Campground Worker Recounts Escape from Mudslide
Rob Miller was standing on a log in the middle of a mudslide across the upper Icicle Road near Leavenworth, Wash., when he heard something that took him by surprise.
He knew no railroad tracks were nearby. But what he heard sounded like a freight train.
“I jumped down and started running, and by the time I got to my truck, the mud was halfway to my calves,” he told The Wenatchee World.
After he made it the 20 yards across the mud, he hopped in his truck and backed up 50 or 60 feet to get below the slide area.
Miller had walked out on the mudslide on Friday (June 10) to see how big it was before reporting it to the U.S. Forest Service when a second surge of mud and water came rushing toward him. He and his wife, Ardie, work for Thousand Trails Management Services, managing campgrounds in the Icicle and Tumwater Canyon areas.
“It was scary. You could hear those rocks crashing together, and the water running. I knew I could be in trouble, so I ran like a son-of-a-gun,” he said in a Monday telephone interview. He said it looked like lava flowing down a volcano, only it moved faster.
The slide trapped more than 30 campers and day hikers overnight.
After notifying the Forest Service, Miller stayed to alert travelers to the problem, while his wife called friends and relatives who were trapped to let them know they were OK.
He said she knew who to call because they had radio contact with one of the camp hosts above the slide.

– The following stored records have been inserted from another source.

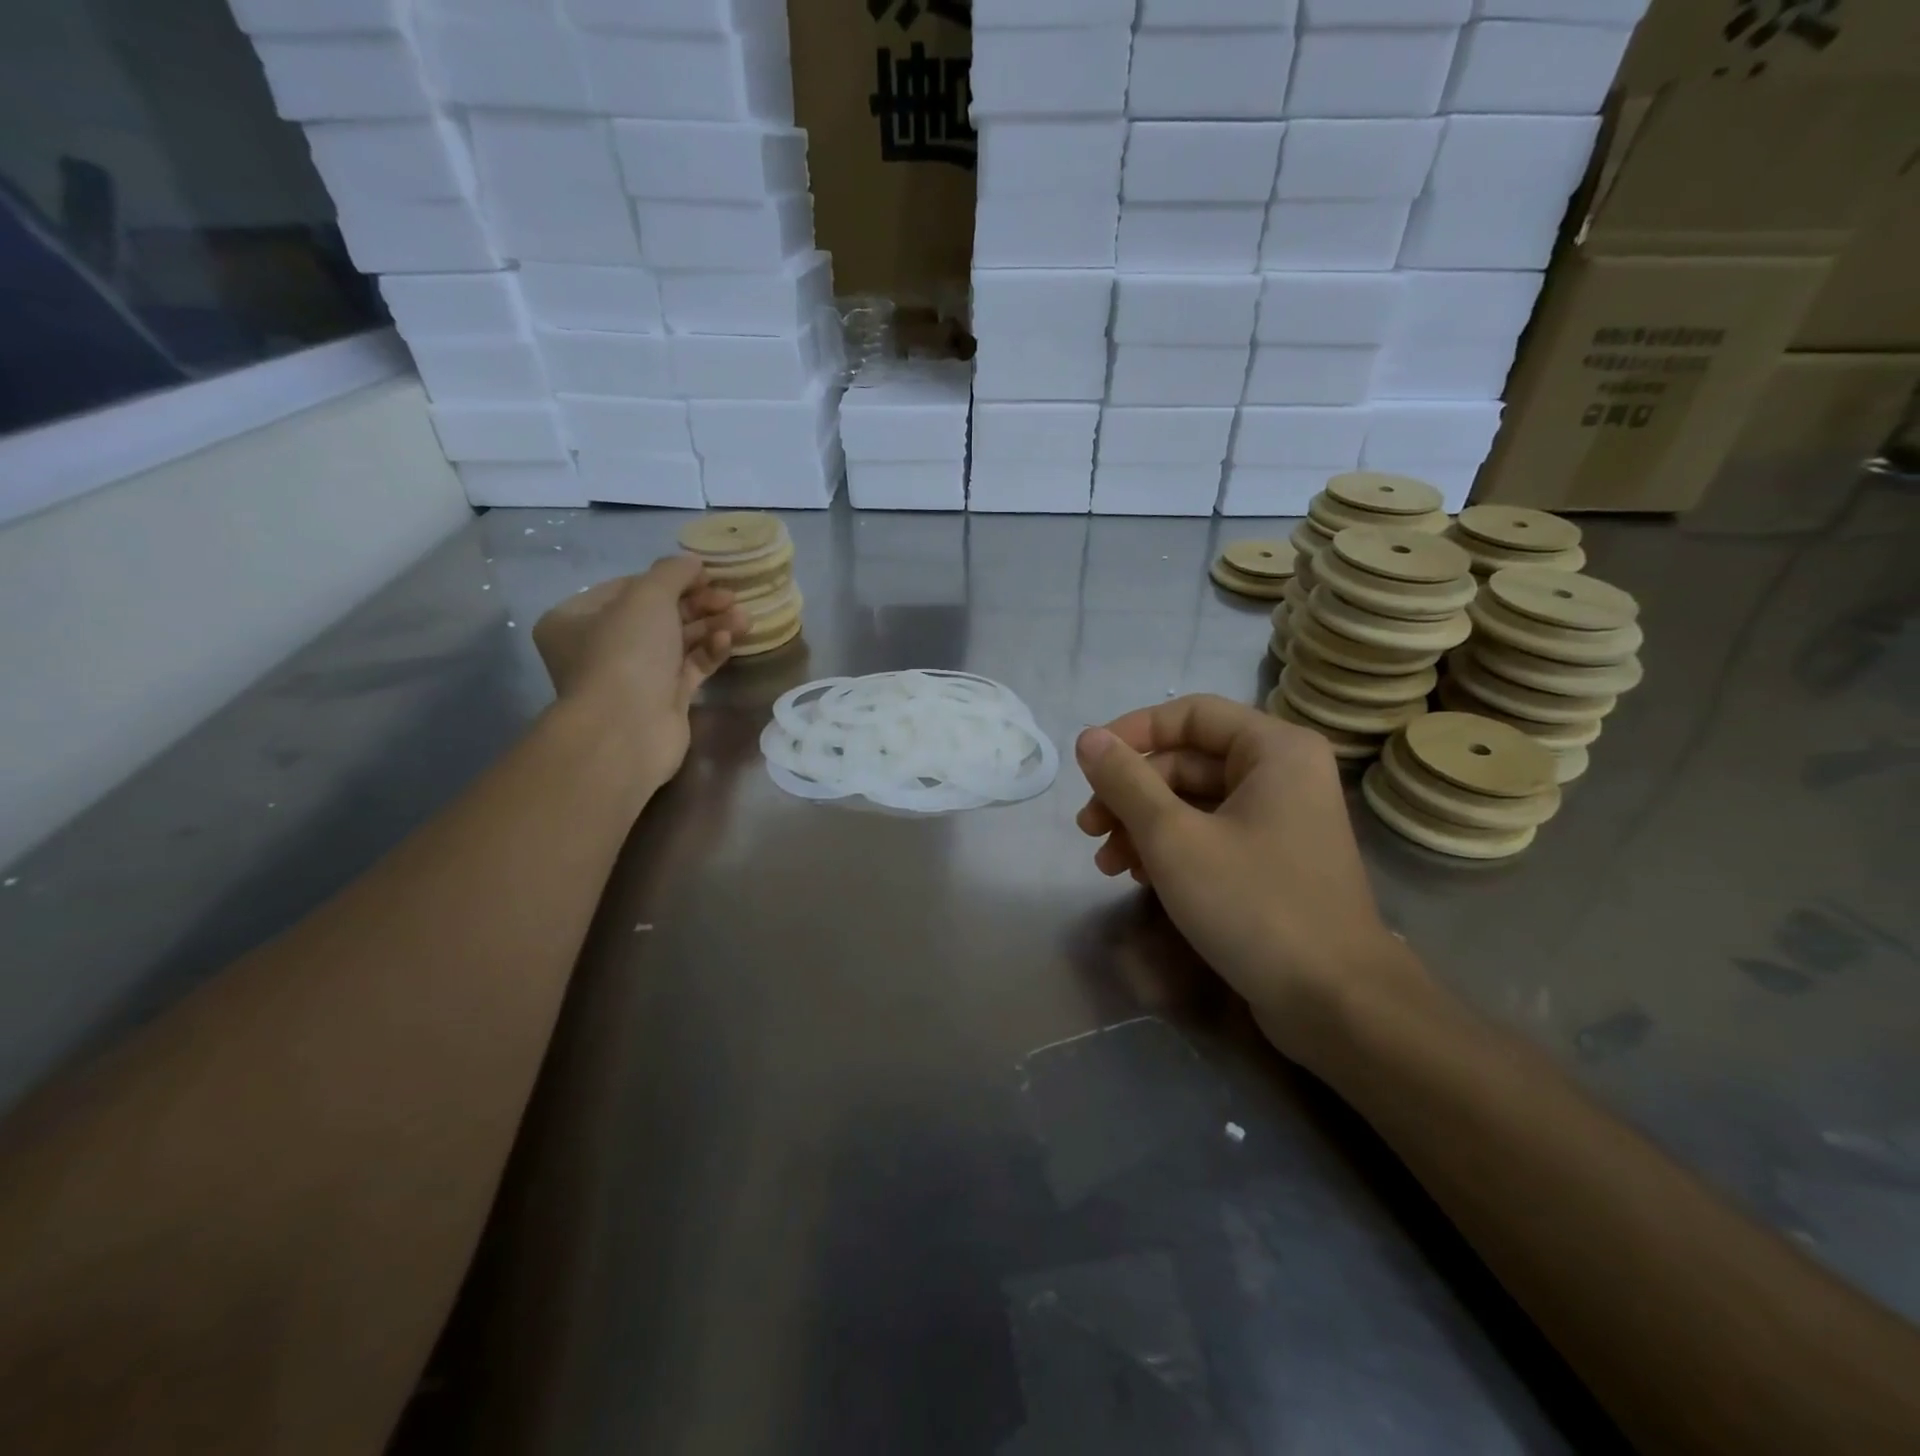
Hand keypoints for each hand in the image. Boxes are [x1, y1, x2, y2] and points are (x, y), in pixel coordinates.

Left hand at [532, 556, 748, 790]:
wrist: (627, 730)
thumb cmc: (625, 654)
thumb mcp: (647, 597)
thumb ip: (673, 573)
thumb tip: (692, 562)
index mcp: (576, 618)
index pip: (628, 587)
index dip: (670, 579)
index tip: (707, 575)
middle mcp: (600, 646)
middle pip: (658, 615)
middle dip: (698, 604)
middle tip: (731, 597)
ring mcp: (633, 676)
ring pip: (677, 642)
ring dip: (711, 626)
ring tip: (744, 618)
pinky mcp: (662, 700)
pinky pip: (689, 668)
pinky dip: (709, 652)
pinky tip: (729, 641)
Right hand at [1074, 695, 1420, 1062]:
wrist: (1335, 1003)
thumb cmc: (1254, 905)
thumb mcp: (1174, 838)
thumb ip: (1126, 781)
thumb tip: (1088, 737)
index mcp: (1273, 750)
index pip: (1189, 715)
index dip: (1132, 732)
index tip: (1089, 765)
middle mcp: (1282, 774)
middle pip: (1187, 761)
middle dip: (1131, 793)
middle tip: (1088, 828)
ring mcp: (1280, 821)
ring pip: (1194, 803)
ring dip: (1143, 826)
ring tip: (1106, 864)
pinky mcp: (1273, 862)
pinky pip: (1211, 835)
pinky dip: (1171, 850)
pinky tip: (1139, 878)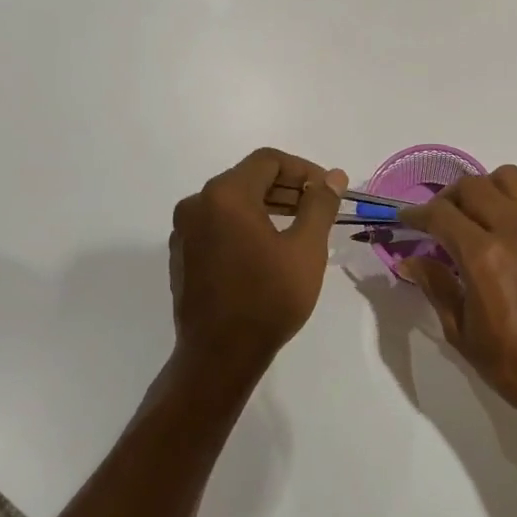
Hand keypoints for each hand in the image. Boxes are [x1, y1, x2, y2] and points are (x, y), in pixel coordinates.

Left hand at [168, 148, 345, 381]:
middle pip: (248, 178)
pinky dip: (244, 225)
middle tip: (319, 208)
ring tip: (299, 227)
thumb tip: (334, 176)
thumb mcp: (306, 249)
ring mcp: (184, 230)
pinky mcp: (182, 254)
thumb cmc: (268, 299)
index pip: (268, 161)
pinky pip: (217, 225)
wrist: (219, 356)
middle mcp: (197, 203)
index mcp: (225, 195)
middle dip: (287, 188)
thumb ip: (320, 204)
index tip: (328, 190)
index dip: (303, 170)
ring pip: (231, 202)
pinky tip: (267, 249)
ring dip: (267, 206)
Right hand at [401, 165, 516, 437]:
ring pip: (511, 179)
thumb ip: (436, 286)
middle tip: (440, 219)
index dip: (416, 214)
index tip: (406, 219)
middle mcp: (516, 230)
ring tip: (480, 215)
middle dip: (448, 198)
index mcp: (483, 256)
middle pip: (473, 186)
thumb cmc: (513, 364)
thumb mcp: (462, 331)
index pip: (440, 214)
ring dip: (487, 190)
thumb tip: (409, 260)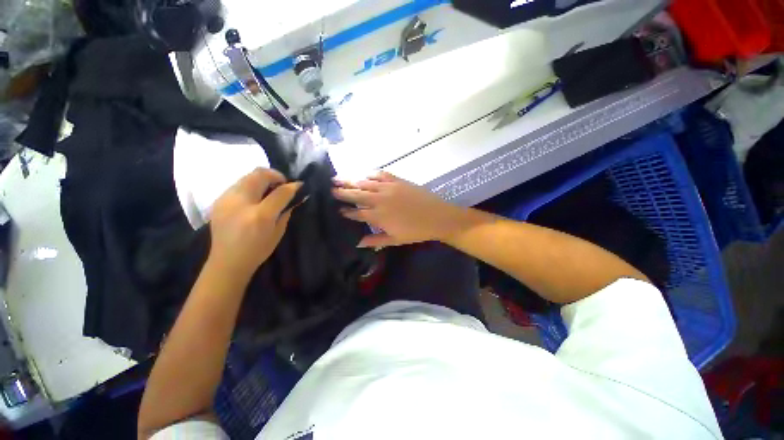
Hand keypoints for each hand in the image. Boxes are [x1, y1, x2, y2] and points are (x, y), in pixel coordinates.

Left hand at [209, 168, 301, 278]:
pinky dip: (251, 185)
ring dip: (262, 179)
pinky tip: (255, 197)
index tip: (300, 185)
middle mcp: (241, 203)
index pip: (280, 192)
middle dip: (275, 175)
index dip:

Campers shared food, clothes and camping equipment with day hikers, and everyone spent a peaceful night at campgrounds until the road reopened on Saturday.
Miller said at least two more surges sent more mud and debris across the road before it was stable enough for road crews to dig a path through for cars and trailers to cross through on Saturday evening.
He said it was the third major slide up the Icicle Road since he started managing the campgrounds 16 years ago. They also cleared two smaller ones without help.
One at Eightmile Creek a few weeks ago was the worst. That one got cleaned up just in time for Memorial Day, but now the road is closed again.
“It’s one of those years when you can’t get a break. Whenever they get one open, something else closes,” he said of all the mudslides.